Top of Data provided
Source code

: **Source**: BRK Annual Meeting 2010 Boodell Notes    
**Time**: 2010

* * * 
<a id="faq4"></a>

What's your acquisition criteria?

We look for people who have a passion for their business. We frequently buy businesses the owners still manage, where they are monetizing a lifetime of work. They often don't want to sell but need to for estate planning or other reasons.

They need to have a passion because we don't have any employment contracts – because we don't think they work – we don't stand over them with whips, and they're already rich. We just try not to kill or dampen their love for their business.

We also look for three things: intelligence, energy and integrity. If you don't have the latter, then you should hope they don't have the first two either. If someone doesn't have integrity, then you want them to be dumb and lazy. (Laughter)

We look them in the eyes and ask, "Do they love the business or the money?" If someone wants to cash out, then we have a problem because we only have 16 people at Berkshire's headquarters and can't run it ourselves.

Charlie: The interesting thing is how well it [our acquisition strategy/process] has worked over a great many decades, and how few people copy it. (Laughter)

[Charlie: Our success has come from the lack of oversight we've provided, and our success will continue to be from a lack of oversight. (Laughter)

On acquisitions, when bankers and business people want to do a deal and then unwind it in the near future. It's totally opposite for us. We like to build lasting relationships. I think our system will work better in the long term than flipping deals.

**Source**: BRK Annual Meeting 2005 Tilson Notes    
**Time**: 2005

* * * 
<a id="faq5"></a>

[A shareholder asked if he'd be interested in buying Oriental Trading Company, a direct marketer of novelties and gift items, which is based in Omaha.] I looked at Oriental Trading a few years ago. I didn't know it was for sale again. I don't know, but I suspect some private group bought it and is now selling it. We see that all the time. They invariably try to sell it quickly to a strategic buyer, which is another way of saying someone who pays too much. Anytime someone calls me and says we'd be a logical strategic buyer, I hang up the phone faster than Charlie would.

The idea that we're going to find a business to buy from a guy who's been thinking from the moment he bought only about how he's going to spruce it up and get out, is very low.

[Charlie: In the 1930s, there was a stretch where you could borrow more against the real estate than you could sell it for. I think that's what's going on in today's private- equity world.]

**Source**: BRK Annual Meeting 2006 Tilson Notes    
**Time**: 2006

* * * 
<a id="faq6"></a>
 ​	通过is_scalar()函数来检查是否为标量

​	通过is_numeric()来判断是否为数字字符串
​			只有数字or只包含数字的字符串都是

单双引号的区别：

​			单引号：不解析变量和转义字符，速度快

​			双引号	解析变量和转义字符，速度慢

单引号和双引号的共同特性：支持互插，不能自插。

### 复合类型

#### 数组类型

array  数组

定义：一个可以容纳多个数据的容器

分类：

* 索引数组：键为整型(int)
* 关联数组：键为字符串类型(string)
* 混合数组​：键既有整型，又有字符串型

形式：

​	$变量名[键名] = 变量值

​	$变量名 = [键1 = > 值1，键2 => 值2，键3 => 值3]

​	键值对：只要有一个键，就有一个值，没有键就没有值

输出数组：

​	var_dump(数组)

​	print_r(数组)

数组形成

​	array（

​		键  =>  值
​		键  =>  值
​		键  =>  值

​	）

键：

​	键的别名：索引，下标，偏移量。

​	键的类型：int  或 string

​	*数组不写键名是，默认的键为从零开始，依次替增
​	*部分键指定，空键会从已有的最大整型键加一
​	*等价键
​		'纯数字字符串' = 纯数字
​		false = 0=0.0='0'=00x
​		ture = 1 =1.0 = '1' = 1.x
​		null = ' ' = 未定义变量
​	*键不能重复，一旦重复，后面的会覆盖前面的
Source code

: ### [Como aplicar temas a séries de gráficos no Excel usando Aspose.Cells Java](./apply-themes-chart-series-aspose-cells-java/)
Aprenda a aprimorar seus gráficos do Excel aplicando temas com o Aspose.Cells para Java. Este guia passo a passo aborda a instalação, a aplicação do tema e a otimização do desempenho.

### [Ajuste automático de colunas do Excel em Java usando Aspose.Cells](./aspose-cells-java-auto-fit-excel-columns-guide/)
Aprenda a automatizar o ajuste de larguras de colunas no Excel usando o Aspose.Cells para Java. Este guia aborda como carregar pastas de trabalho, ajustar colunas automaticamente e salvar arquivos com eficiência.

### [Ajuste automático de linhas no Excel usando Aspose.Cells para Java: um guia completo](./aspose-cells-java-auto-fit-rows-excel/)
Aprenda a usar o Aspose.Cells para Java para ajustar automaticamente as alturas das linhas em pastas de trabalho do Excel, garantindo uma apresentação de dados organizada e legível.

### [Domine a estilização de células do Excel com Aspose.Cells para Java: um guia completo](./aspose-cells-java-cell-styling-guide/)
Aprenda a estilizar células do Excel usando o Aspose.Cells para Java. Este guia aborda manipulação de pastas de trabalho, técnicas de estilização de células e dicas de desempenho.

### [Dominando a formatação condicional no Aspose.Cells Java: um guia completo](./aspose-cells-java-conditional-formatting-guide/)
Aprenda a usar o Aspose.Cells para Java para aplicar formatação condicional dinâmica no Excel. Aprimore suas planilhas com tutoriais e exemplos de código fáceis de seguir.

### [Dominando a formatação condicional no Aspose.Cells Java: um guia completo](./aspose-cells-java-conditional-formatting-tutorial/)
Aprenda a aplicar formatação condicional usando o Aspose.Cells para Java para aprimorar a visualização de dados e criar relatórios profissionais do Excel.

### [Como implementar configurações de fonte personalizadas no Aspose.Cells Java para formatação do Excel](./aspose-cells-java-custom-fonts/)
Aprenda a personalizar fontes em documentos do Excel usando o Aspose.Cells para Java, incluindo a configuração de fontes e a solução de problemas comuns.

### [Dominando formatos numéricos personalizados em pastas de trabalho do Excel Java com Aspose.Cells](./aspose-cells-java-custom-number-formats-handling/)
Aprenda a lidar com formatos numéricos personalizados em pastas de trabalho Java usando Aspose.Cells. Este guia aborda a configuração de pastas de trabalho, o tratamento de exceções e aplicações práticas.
Bottom of Data provided
▶ [Exercise]:
The expected output is one number: how many lines of the data above hold the string "Meeting".

▶ [Solution to the exercise]:
3